Web Requests

The requests Library #

If you are not generating your own data, it is likely that you will get much of your data from the Web. Downloading a single file through your Web browser is one way to get this data, but if you need to download a large number of files, you will find it easier to automate this task using Python.

In this reading, we will describe how to use the requests library to programmatically download data from the Web. We recommend requests because it has a relatively straightforward syntax and a large number of convenience features, but keep in mind that there are other libraries that can provide similar functionality.

HTTP #

The requests library assumes that you know a little about HTTP, the protocol by which you access Web pages. In short, when you visit a webpage like https://www.youtube.com/watch?v=dQw4w9WgXcQ, your computer is making an HTTP request to YouTube, whose response is the webpage content.
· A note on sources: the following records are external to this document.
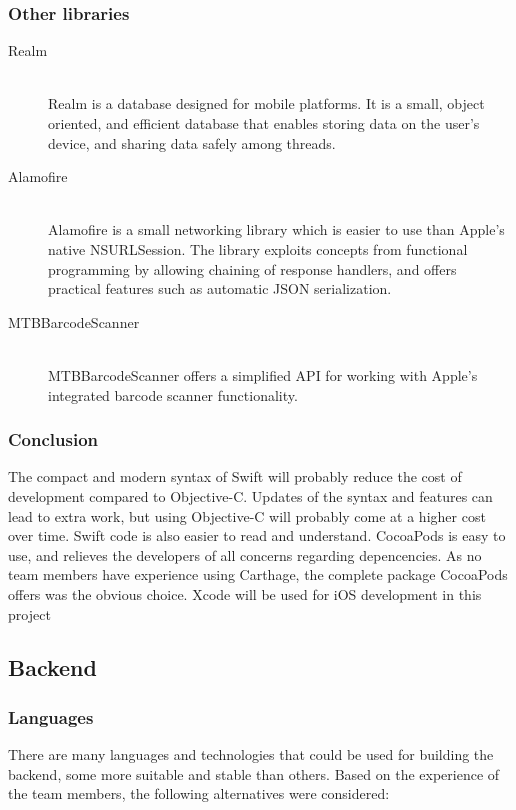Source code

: \subsubsection{Other libraries} 
\begin{description}
    \item[Realm] \hfill \\
        Realm is a database designed for mobile platforms.\cite{realm} It is a small, object oriented, and efficient database that enables storing data on the user's device, and sharing data safely among threads.
    \item[Alamofire] \hfill \\
        Alamofire is a small networking library which is easier to use than Apple's native NSURLSession.\cite{alamofire} The library exploits concepts from functional programming by allowing chaining of response handlers, and offers practical features such as automatic JSON serialization.\cite{json}
    \item[MTBBarcodeScanner] \hfill \\
        MTBBarcodeScanner offers a simplified \gls{API} for working with Apple's integrated barcode scanner functionality.\cite{mtbbarcodescanner}
\end{description}


\subsubsection{Conclusion}
The compact and modern syntax of Swift will probably reduce the cost of development compared to Objective-C. Updates of the syntax and features can lead to extra work, but using Objective-C will probably come at a higher cost over time. Swift code is also easier to read and understand. CocoaPods is easy to use, and relieves the developers of all concerns regarding depencencies. As no team members have experience using Carthage, the complete package CocoaPods offers was the obvious choice. Xcode will be used for iOS development in this project

\subsection{Backend}


\subsubsection{Languages}
There are many languages and technologies that could be used for building the backend, some more suitable and stable than others. Based on the experience of the team members, the following alternatives were considered:

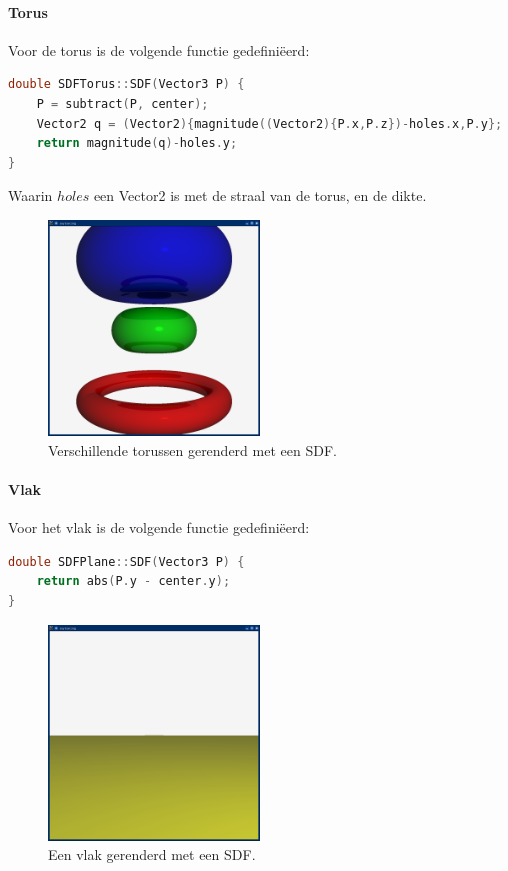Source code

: \documentclass[12pt, a4paper]{article}
\begin{document}
\clearpage

\paragraph{Torus}
Voor de torus is de volgende functie gedefiniëerd:
\begin{lstlisting}[language=C++]
double SDFTorus::SDF(Vector3 P) {
    P = subtract(P, center);
    Vector2 q = (Vector2){magnitude((Vector2){P.x,P.z})-holes.x,P.y};
    return magnitude(q)-holes.y;
}
\end{lstlisting}

Waarin $holes$ een Vector2 is met de straal van de torus, en de dikte.

\begin{figure}[H]
    \centering
    \includegraphics[width=0.50\textwidth]{renders/tori.png}
    \caption{Verschillende torussen gerenderd met een SDF.}
    \label{fig:tori}
\end{figure}

\paragraph{Vlak}
Voor het vlak is de volgende functie gedefiniëerd:
\begin{lstlisting}[language=C++]
double SDFPlane::SDF(Vector3 P) {
    return abs(P.y - center.y);
}
\end{lstlisting}



\begin{figure}[H]
    \centering
    \includegraphics[width=0.50\textwidth]{renders/plane.png}
    \caption{Een vlak gerenderd met een SDF.}
    \label{fig:plane}
\end{figure}
\end{document}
Your browser then processes this content to show you the webpage, putting the video player, links, etc. in the correct places.

An HTTP request is a specially formatted message that provides details on what is being requested from the server. When visiting the page above, your browser contacts https://www.youtube.com with an HTTP request that includes the following information:

  • The desired page on the YouTube server, which in this case is /watch (we describe what ?v=dQw4w9WgXcQ means below)
  • Cookies for any accounts logged into YouTube on the browser
  • The languages, file formats, etc., that the browser will accept as a response
  • Information about the browser’s version number and operating system (called the user agent)
  • Parameters for the request - in this case, there is only one parameter v with the value dQw4w9WgXcQ

This is called a GET request, and is one of the most common types of HTTP requests. Notice that the URL ends with /watch?v=dQw4w9WgXcQ - this is called a query string. In a query string, what comes before the question mark (?) is the page to request from the server, and what follows is a series of parameters and values written in the form x=1&y=foo&z=true, where each parameter (x, y, and z) is set to some value, and each parameter-value pair is separated by the ampersand (&) symbol. When using parameters in requests, note that parameter values should all be written as strings, even if they represent other types like integers.

Tutorial and Exercise #

With this in mind, you likely have enough context to learn how to use the requests library. You can do this by visiting their Quickstart page and reading through the end of the “Response Content” section. Do this before moving on.

If you want to test this feature for yourself, you can try accessing this text file, which contains the text of the Lewis Carroll poem “Jabberwocky”. Specifically, you can try a GET request for this file, and simply print the contents of the response text to see if it matches the text found in the file itself. If you want to challenge yourself, you can write the text to a new file using the techniques from above.